Passage to read ->
####################

Create a session on the primary from the target cluster:
Execute: watch -n 1 "gitlab-psql -c \"select count(*) from pg_stat_activity where state!='IDLE';\""
In this step, we will start the traffic on the JMeter nodes, which will create database traffic to the pgbouncer nodes. The Pgbouncer nodes will redirect the traffic to the primary at source cluster.
JMeter01:
Path: /db-migration/benchmark/bin/
Session 01:
./run-bench.sh -h ci-pgbouncer.service.consul -d gitlabhq_production -U gitlab-superuser -p 6432 -e prd -t by-calls-ci-related.jmx -j 60 -T 3600 -r test0001.csv
Session 02:
./run-bench.sh -h ci-pgbouncer-sidekiq.service.consul -d gitlabhq_production -U gitlab-superuser -p 6432 -e prd -t by-time-ci-related.jmx -j 60 -T 3600 -r test0002.csv
In the JMeter 02 instance, start:
Path: /db-migration/benchmark/bin/
Session 01:
./run-bench.sh -h pgbouncer.service.consul -d gitlabhq_production -U gitlab-superuser -p 6432 -e prd -t by-calls-ci-unrelated.jmx -j 60 -T 3600 -r test0003.csv
Session 02:
./run-bench.sh -h pgbouncer-sidekiq.service.consul -d gitlabhq_production -U gitlab-superuser -p 6432 -e prd -t by-time-ci-unrelated.jmx -j 60 -T 3600 -r test0004.csv
How to start simulating the traffic to the patroni read replicas:
To generate traffic on source read replica:
./run-bench-secondaries.sh -h pg12ute-patroni-source-replica.service.consul -d gitlabhq_production -U gitlab-superuser -p 6432 -e prd -t by-time-ci-unrelated-secondaries.jmx -j 60 -T 3600 -r test0004.csv
To generate traffic on target read replica:
./run-bench-secondaries.sh -h pg12ute-patroni-target-replica.service.consul -d gitlabhq_production -U gitlab-superuser -p 6432 -e prd -t by-time-ci-unrelated-secondaries.jmx -j 60 -T 3600 -r test0004.csv
Additional test plans to run on read replica are available under db-migration/benchmark/plans-secondaries
directory
Until now, we have done the setup for the environment, and we have all the monitoring ready to collect data and execute the change we want to execute in the benchmark environment.

####################

Items ->
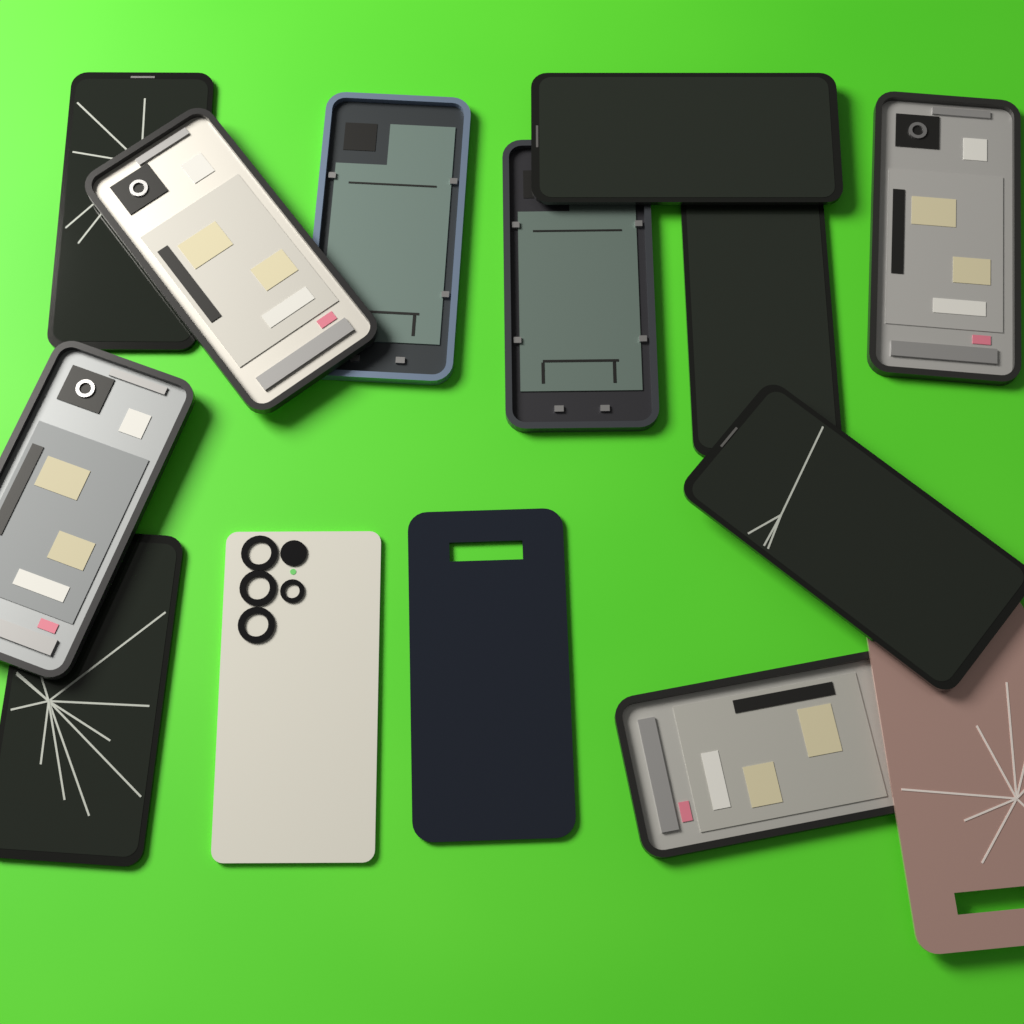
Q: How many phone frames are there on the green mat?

####################

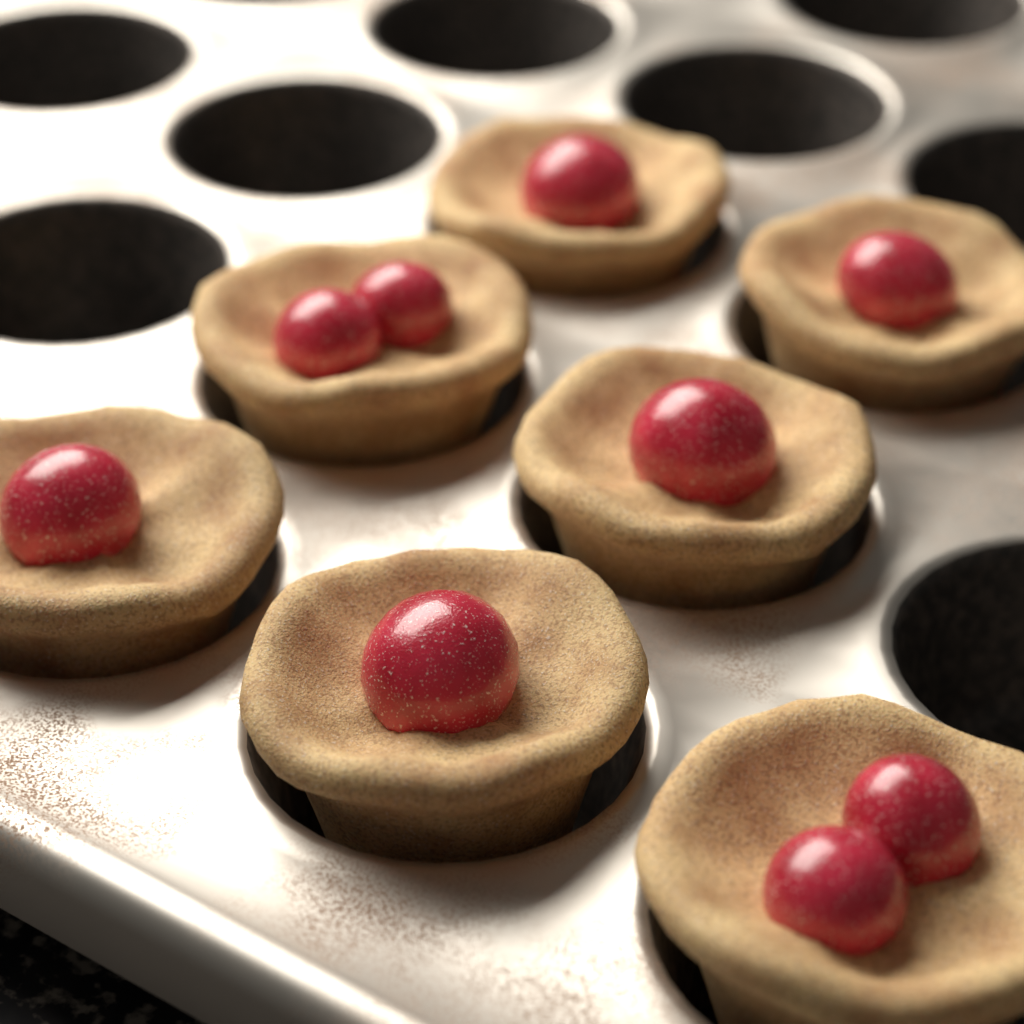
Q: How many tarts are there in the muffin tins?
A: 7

####################

Goal A ->
Answer these questions using the JMeter benchmark text:
(i) Where do the Pgbouncer nodes redirect the traffic?
(ii) Which path is given for running the commands on the JMeter nodes?
(iii) Which host receives traffic when generating load on the target read replica?
Goal B -> Transcribe the JMeter benchmark text, everything from "Create a session" down to "at source cluster.".

Finished answer A ->
(i) To the primary at the source cluster.
(ii) /db-migration/benchmark/bin/
(iii) pg12ute-patroni-target-replica.service.consul

Finished answer B ->
Create a session on the primary from the target cluster:
Execute: watch -n 1 "gitlab-psql -c \"select count(*) from pg_stat_activity where state!='IDLE';\""
In this step, we will start the traffic on the JMeter nodes, which will create database traffic to the pgbouncer nodes. The Pgbouncer nodes will redirect the traffic to the primary at source cluster.